On vit dans une ruche…je ne vois pas d’autre explication possible. Au moment où j’écris, le couloir qui dessert tout le rez de chaussée est en train d’être carrelé. Ça ne lui plaît pas, il résiste depuis 4 jours (ouvrables, il boudait aussi ce week end), à coup de sol qui penche et de murs qui partent en biais. On passe sur les planches soutenus par des piles de briques pour aller d’une pièce à l’autre. Des tas de portes et fenêtres sont ouvertes, sauf celles par lesquelles on pourrait passer. Ça permet à la fois de se geler et de bien profiter du cri mélodieux du carrelage qui crisse de joie à chaque découpe. On y rajoute les coups de maillet pour les mettre à niveau, la scie sauteuse qui comme son nom l’indique, gambade joyeusement sur les plinthes, c’est carrément symphonique. Et poussiéreux.
La poussière s’élève en volutes compactes jusqu’au premier. Elle tombe sur la femme de ménage. Je n’ai pas eu le cœur de lui dire de ne pas venir cette semaine. Elle est très gentille. Elle se bat contre l’envahisseur poussiéreux avec acharnement et inefficacité. C’est carrément Sysiphe, mais avec un aspirateur, lui-même en pleine crise d’asthme vu ses râles d’agonie. La femme de ménage est à fond, surtout que le premier est le seul niveau habitable. Parce que le deuxième est squatté par Marichéri, sa scie, son marteau et son parquet. Il déplace des meubles, qui protestent bruyamment. Il scie des encadrements de portes et des lattes de bois, qui hurlent au scandale.
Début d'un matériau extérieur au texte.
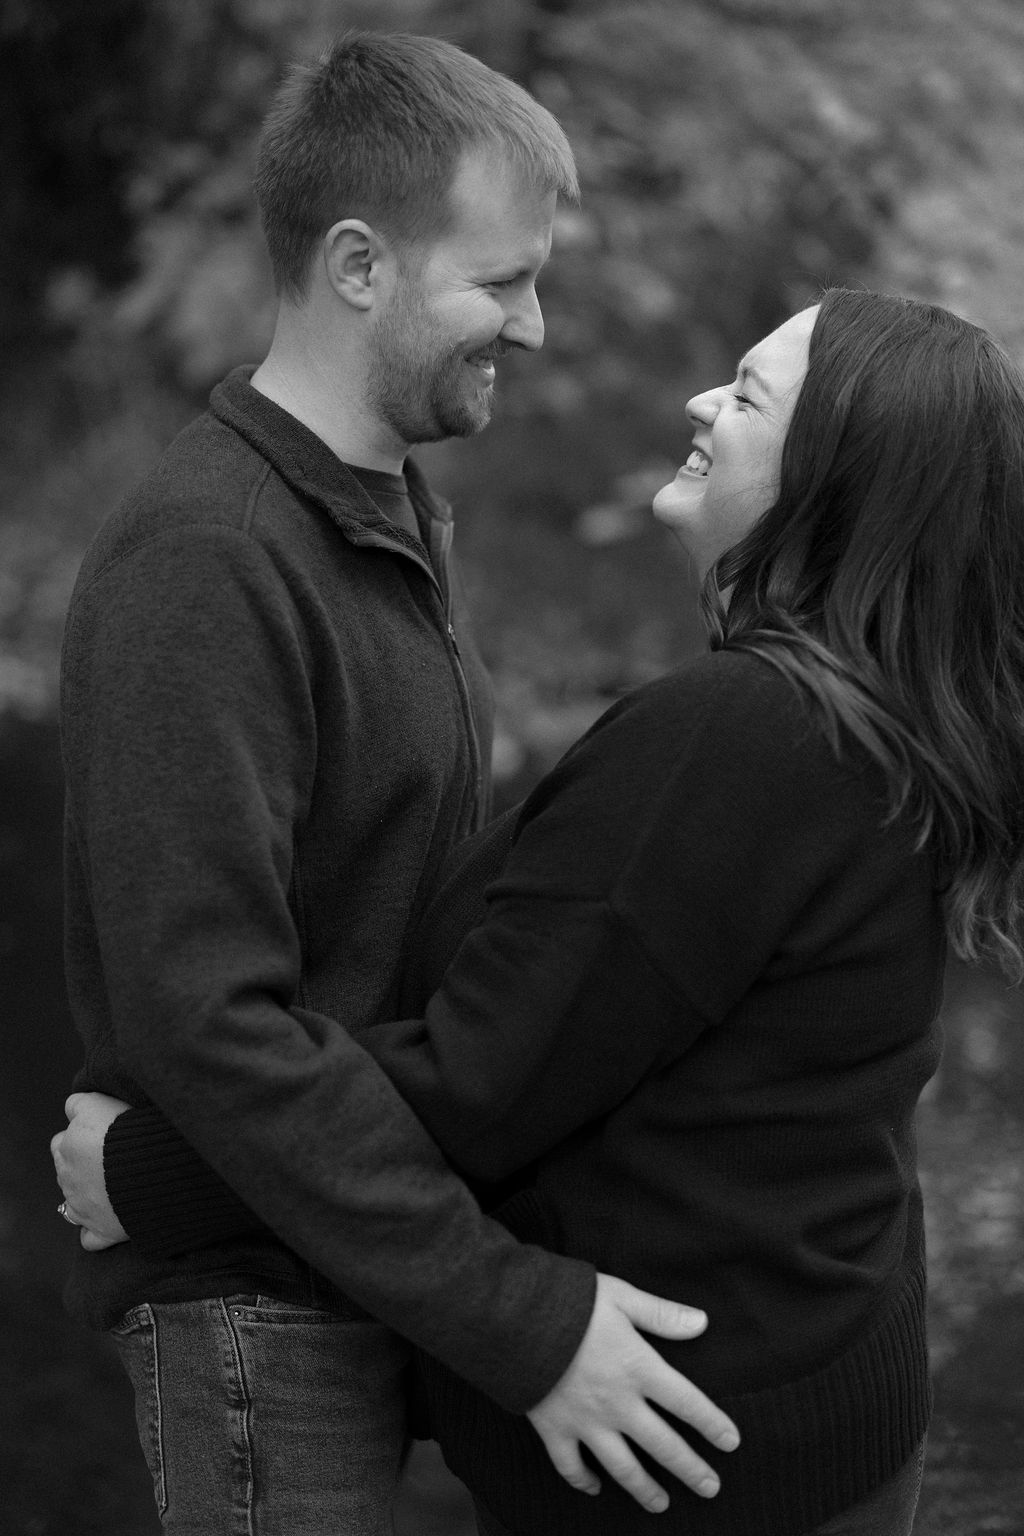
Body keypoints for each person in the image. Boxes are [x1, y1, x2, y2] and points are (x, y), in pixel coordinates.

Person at [58, 288, 1024, 1534]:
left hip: (695, 1464)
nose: (700, 402)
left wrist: (159, 1177)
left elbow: (485, 1080)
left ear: (835, 482)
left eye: (747, 396)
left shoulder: (744, 737)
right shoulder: (878, 726)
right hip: (813, 1412)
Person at [51, 28, 742, 1536]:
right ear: (358, 265)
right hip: (255, 1321)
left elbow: (411, 957)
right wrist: (521, 1320)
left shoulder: (381, 522)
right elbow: (208, 1023)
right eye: (501, 284)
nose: (535, 328)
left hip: (352, 1282)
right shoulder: (213, 557)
Il s’énerve avec son marteau sur à peu près tout. Je rappelle que Marichéri est très musical, ça s’entend bien, même si malheureusement sa scie sauteuse refuse de s’exprimer en harmonie avec celle du carreleur. C’est pas grave, Penny prend sur elle de faire des vocalises paniquées dans l’escalier (l’acoustique de la cage d’escalier est excellente), pour participer et unifier tout ça.
On passe de la chose de gauche au sol de droite. Le carrelage d’origine était non seulement cassé (ça n’a pas l’air, mais impossible de marcher dessus pieds nus, entre les carreaux qui se soulevaient et ceux qui étaient fendus en deux, sans risquer de se couper une artère), mais la chape était d’époque aussi. C’est à dire qu’on avait une mini couche de plâtre qui ne tenait plus, et une bonne cinquantaine de centimètres de sable en dessous (et donc au dessus des voutes de la cave, je ne sais pas si c’est très clair). Il fallait tout refaire…c’est un long, comme légende de photo non?
Et moi? Je ne peux pas fuir au fond du jardin, comme Capucine. Ce n’est pas que je ne veux pas, c’est que je ne peux pas sortir (le carrelage pas sec, tout ça…). J’ai l’air de ne rien faire, mais je passe ma vie à fournir toute la maison (GeekAdo n’a pas cours aujourd’hui) en cafés, et c’est du boulot! Je soutiens moralement Marichéri. J’admire les découpes de carrelage. Je discute avec la femme de ménage. Je retourne faire des cafés. Et j’attends le moment où les nuages de poussière vont se dissiper pour passer à l’attaque. Parce que c’est bien gentil de s’agiter de partout en faisant croire que je ne fais rien qu’à me prélasser sur mon canapé, mais qui c’est qui va devoir se taper la peinture du couloir et des cages d’escalier après? Et vernir les escaliers? Pendant que la ruche, pardon la maison du petit requin se reposera? Voilà. Y aura-t-il seulement quelqu’un qui pensera à m’approvisionner en cafés?
Bref, les travaux avancent bien. Pendant que ça bourdonne de tous les côtés, je culpabilise dans mon coin. Je pense à mes amis en Brexitland, à ceux qui voudraient partir mais ne peuvent pas, je pense à la chance qu’on a eu. Je me trouve grotesque aussi avec mes petits problèmes de privilégiée…je tourne en rond en essayant de me rendre utile. Je me prends pour Mrs Doyle, dans Father Ted (une série hilarante. Pour les non initiés, j’en ai parlé là) mais au lieu de harceler les gens à coup de cups of tea, c’est avec du café. Allez, vous en prendrez bien une autre, histoire que je serve à quelque chose: go on, go on, go on!